Why it matters: It could set the stage for how they could get access to the benefits afforded to other workers in normal times.
Flashback: Gig workers had been fighting for the right to collect unemployment benefits.
- It comes down to the worker classification issue. Without “employees,” gig companies don’t have to dole out money to funds that pay for unemployment benefits — making their workers ineligible to receive that benefit.
The issue exploded when the pandemic hit. Suddenly there was no demand for services like Uber and Lyft. App-based workers were afraid of contracting the virus.
- It left those workers with little to no income. And they had no access to the traditional unemployment system that a record number of people were turning to.
What happened: Pandemic Unemployment Assistance (PUA), created under the government stimulus package, let gig, freelance and self-employed workers (and others with limited work histories) collect unemployment.
- Companies like Uber lobbied for it. Some argue the separate program validates gig platform claims that workers aren’t employees. (If they were, they wouldn’t need an unemployment program separate from the traditional one.)

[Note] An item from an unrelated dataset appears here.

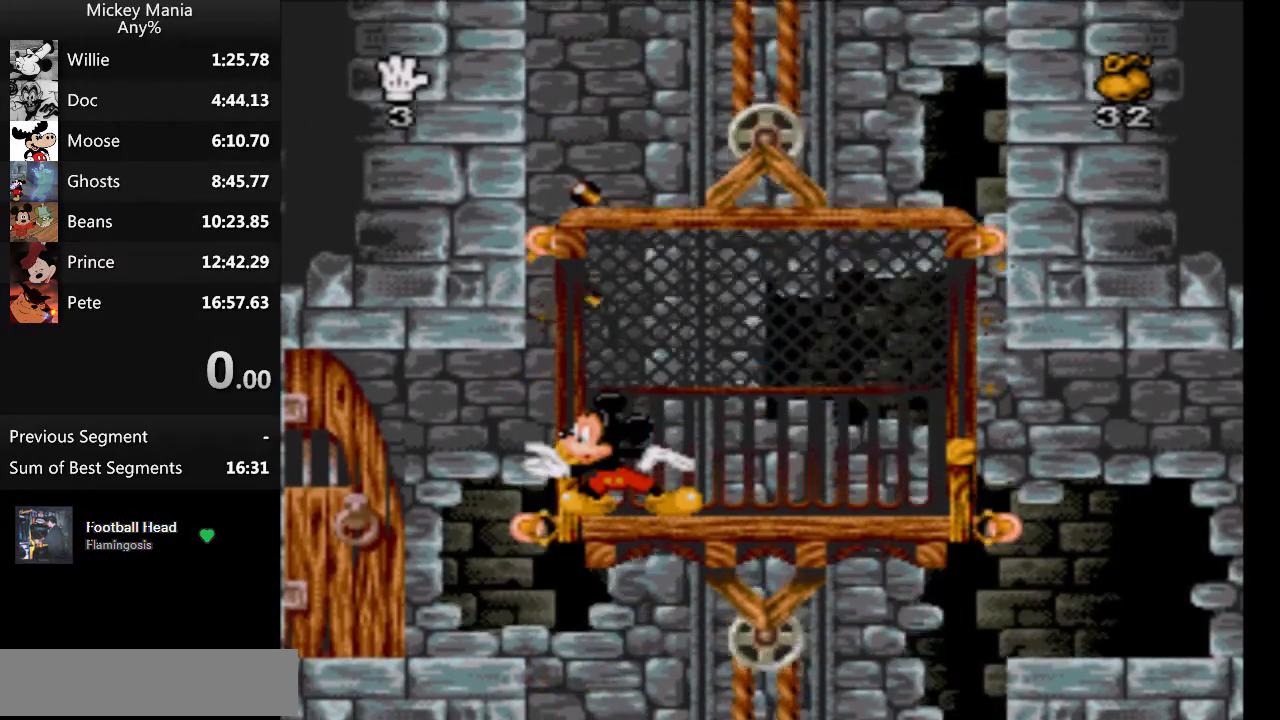
{"buttons": ["DPAD_LEFT"], "events": [[300, "DPAD_LEFT", "down"]]}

The big picture: States have countered in the past that gig and freelance workers couldn't be served by an unemployment insurance program.

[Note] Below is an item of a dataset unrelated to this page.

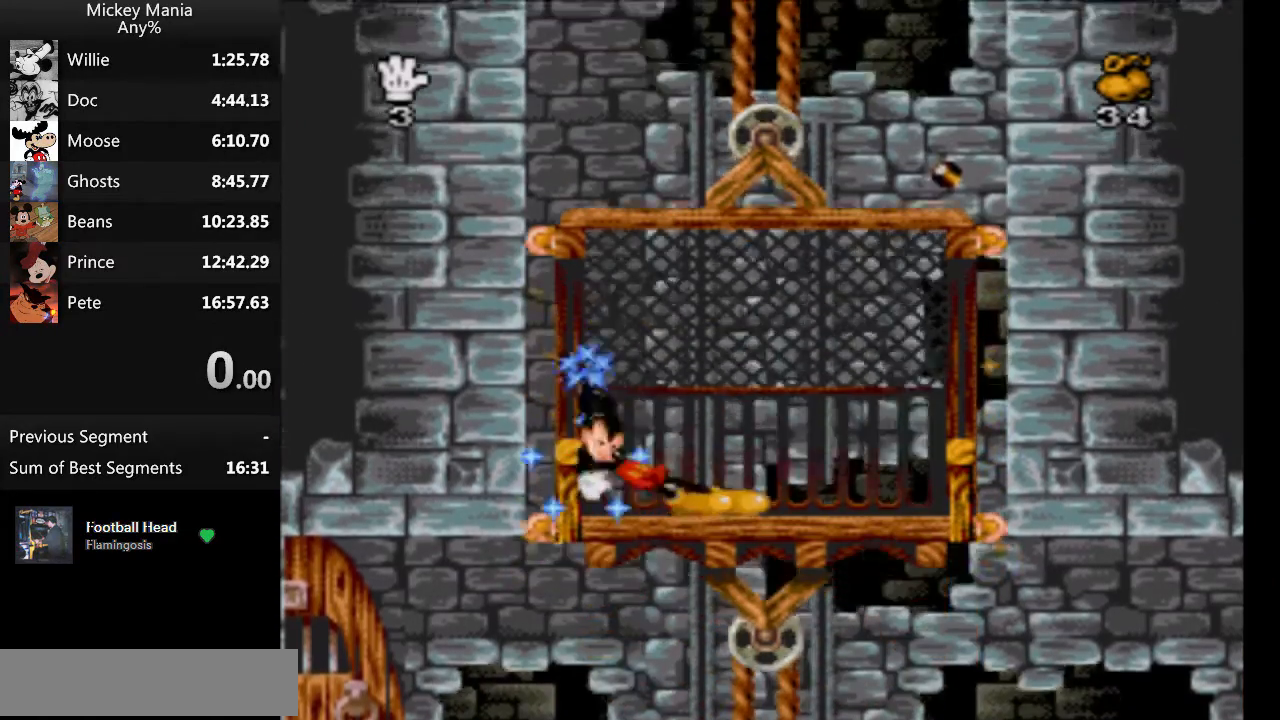
{"buttons": ["DPAD_RIGHT"], "events": [[67, "DPAD_LEFT", "up"], [133, "DPAD_RIGHT", "down"]]}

- “Now that argument is gone," Michele Evermore, a policy analyst at the National Employment Law Project, tells Axios.
Yes, but: The program has been plagued by problems.
- Delays: Notoriously low-tech and underfunded state labor departments rushed to build out a process for these workers. It was still weeks before they could apply and longer before they were paid.
- Underpayment: A recent government watchdog report said the majority of states have paid out the lowest amount required to these workers — rather than the pay they were eligible for based on what they earned in normal times.
- Overpayment: Some states accidentally paid these workers too much because of administrative errors — and now they’re trying to recoup as much as thousands of dollars, as the New York Times reported this week.
Plus: It’s unclear exactly how many are collecting PUA — let alone how many gig workers have tapped the program. Numbers reported weekly by the Labor Department are inflated for a slew of reasons, including a number of fraudulent claims.
What they’re saying: “States should proactively figure this out and set up rules, rather than have an ad hoc ‘we get we should be covering you, but we have no idea when you’re unemployed and how much you’ve earned,'” Evermore says.
- “How long do you have to sit there with your app driving around before you can declare yourself unemployed?”
What to watch: The safety net is weeks away from being yanked out from underneath them.
- The program is one of two set to lapse on Dec. 26 — unless Congress passes another coronavirus aid bill that extends unemployment coverage.